Basically, quadratic formula and then comparing coefficients.

a and b are given as integers so for sure that 3 = -a/2

The square root(irrational number term) on the RHS has to equal the 5√2 on the LHS. So just make both into a single square root term and compare the inside.

"If one root is 3 + 5√2, then the other root must be its conjugate, 3 - 5√2"

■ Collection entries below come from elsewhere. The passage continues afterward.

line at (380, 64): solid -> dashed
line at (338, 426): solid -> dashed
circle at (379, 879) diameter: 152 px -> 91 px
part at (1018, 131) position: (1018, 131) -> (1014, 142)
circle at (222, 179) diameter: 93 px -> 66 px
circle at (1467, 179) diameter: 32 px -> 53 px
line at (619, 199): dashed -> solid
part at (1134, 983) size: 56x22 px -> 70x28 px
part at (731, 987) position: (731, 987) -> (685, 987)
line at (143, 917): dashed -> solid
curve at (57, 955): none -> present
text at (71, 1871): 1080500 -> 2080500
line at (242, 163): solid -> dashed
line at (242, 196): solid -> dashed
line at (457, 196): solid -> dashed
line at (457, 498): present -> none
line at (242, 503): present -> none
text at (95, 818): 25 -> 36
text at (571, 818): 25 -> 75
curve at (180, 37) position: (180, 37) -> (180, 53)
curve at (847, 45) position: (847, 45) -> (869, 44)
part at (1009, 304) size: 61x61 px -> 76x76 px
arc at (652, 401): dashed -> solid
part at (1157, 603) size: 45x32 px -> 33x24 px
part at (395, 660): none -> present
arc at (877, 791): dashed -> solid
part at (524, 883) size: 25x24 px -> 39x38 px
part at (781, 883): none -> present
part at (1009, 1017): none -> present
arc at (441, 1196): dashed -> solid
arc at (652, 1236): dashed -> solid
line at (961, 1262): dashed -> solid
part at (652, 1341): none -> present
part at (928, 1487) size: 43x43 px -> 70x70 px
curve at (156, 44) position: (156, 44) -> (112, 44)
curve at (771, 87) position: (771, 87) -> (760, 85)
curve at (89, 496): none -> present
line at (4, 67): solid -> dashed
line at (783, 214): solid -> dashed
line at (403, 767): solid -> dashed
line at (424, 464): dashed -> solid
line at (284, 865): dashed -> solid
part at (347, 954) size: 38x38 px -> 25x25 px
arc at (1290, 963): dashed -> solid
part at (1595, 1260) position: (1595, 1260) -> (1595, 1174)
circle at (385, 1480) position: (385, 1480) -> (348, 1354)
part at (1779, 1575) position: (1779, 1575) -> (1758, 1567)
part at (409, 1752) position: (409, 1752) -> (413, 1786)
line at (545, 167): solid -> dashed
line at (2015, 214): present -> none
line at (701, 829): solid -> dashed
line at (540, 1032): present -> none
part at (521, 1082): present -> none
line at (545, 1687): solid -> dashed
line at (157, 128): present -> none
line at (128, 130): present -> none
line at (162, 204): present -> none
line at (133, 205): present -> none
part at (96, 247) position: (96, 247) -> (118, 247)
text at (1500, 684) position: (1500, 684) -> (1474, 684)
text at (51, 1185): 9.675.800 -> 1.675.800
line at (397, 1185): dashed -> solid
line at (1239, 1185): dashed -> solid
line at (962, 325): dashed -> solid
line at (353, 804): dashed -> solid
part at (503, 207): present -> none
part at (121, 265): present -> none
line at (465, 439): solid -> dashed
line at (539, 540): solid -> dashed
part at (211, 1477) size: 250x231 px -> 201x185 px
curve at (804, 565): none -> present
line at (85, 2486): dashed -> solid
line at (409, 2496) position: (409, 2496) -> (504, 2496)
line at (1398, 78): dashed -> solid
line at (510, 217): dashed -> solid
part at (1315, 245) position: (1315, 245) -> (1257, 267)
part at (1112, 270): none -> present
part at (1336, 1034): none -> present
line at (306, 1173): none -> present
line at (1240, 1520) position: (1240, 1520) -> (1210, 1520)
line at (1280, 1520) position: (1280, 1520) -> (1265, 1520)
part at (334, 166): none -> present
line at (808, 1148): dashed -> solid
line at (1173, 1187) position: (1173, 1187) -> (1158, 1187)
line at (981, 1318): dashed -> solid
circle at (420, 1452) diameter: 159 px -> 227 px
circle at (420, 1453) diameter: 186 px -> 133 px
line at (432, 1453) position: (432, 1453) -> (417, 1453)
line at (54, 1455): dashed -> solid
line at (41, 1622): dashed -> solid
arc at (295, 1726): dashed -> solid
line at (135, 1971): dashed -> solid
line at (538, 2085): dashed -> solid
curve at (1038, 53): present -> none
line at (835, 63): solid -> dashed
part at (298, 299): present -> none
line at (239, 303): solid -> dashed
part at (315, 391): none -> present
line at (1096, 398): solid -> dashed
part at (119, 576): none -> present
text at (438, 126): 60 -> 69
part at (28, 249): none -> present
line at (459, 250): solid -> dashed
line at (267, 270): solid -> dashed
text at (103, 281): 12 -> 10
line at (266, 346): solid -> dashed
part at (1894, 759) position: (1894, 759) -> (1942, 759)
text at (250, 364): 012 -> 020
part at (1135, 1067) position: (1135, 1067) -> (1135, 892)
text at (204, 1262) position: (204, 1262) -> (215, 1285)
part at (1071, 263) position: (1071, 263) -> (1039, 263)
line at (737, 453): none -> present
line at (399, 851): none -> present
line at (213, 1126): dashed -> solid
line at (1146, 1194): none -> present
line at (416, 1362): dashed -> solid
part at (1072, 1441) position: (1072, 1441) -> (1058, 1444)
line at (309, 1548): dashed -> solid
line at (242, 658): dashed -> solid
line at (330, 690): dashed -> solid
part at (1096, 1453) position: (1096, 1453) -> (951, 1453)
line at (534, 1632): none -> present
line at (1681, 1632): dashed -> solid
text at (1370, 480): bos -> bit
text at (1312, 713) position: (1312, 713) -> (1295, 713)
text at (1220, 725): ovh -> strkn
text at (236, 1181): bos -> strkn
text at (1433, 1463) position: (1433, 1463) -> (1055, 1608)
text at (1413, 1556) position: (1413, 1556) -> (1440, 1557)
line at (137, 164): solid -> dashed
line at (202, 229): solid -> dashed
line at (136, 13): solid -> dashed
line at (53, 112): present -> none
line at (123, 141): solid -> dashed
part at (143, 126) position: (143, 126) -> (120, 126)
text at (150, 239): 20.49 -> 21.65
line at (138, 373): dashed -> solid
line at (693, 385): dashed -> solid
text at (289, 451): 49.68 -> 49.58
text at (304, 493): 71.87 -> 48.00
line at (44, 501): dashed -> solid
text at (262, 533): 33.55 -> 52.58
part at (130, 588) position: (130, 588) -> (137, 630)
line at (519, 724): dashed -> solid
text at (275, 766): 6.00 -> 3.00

I'm pretty certain a large majority of O Level students do not know this property or at least do not pay proper attention to the format of the quadratic equation when they solve quadratic equation which yields irrational figures.

That's the whole point of showing this method.

To get them to realise it.

Who knows, it may be part of some higher order exam question that tests conceptual understanding.